The limitation of calculating loss on the training dataset is examples from each class are treated the same, which for imbalanced datasets means that the model is adapted a lot more for one class than another. Class weight allowing the model to pay more attention to examples from the minority class than the majority class in datasets with a severely skewed class distribution.

This tutorial demonstrates how to create a loss function for an imbalanced dataset in which minority class proportionally to its underrepresentation. You will use PyTorch to define the loss function and class weights to help the model learn from the imbalanced data.
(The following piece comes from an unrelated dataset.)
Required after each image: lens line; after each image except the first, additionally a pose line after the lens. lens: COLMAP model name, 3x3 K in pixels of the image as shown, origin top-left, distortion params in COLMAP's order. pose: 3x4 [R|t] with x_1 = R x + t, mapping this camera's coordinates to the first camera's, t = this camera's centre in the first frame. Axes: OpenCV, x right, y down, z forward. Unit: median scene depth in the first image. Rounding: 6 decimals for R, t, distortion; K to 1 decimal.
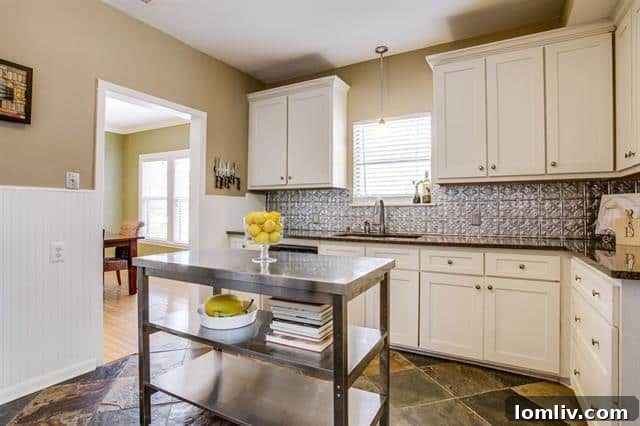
lens RADIAL K [[331.2, 0, 320.1], [0, 331.2, 208.9], [0, 0, 1]] dist [-0.017407, 0.003623]
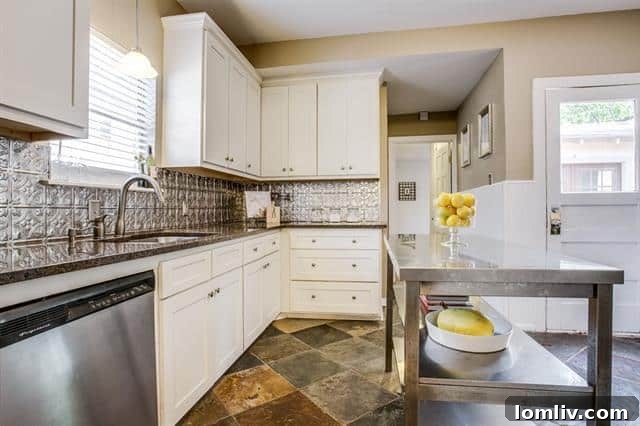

First, generate a random dataset, then we can summarize the class distribution to confirm that the dataset was created as we expected.

x = torch.randn(20, 5) #The input is expected to contain raw, unnormalized scores for each class.

y = torch.randint(0, 5, (20,))

print(Counter(y.numpy())) #Counter({1: 5, 4: 5, 1: 4, 0: 4, 3: 2})

We can see that the dataset has an imbalanced class distribution.

Class Weight

To calculate the proper weights for each class, you can use the sklearn utility function shown in the example below.

class_weights=class_weight.compute_class_weight('balanced',np.unique(y),y.numpy())
class_weights=torch.tensor(class_weights,dtype=torch.float)

print(class_weights) #([1.0000, 1.0000, 4.0000, 1.0000, 0.5714])

Class weight penalizes mistakes in samples of class[i] with class_weight[i] instead of 1. So higher class-weight means you want to put more emphasis on a class.

Loss Function

The CrossEntropyLoss() function that is used to train the PyTorch model takes an argument called “weight”. This argument allows you to define float values to the importance to apply to each class.

criterion_weighted = nn.CrossEntropyLoss(weight=class_weights,reduction='mean')
loss_weighted = criterion_weighted(x, y)

weight should be a 1D Tensor assigning weight to each of the classes.

reduction=’mean’: the loss will be normalized by the sum of the corresponding weights for each element. It is the default.

reduction=’none’: you would have to take care of the normalization yourself.

Usually, you increase the weight for minority classes, so that their loss also increases and forces the model to learn these samples.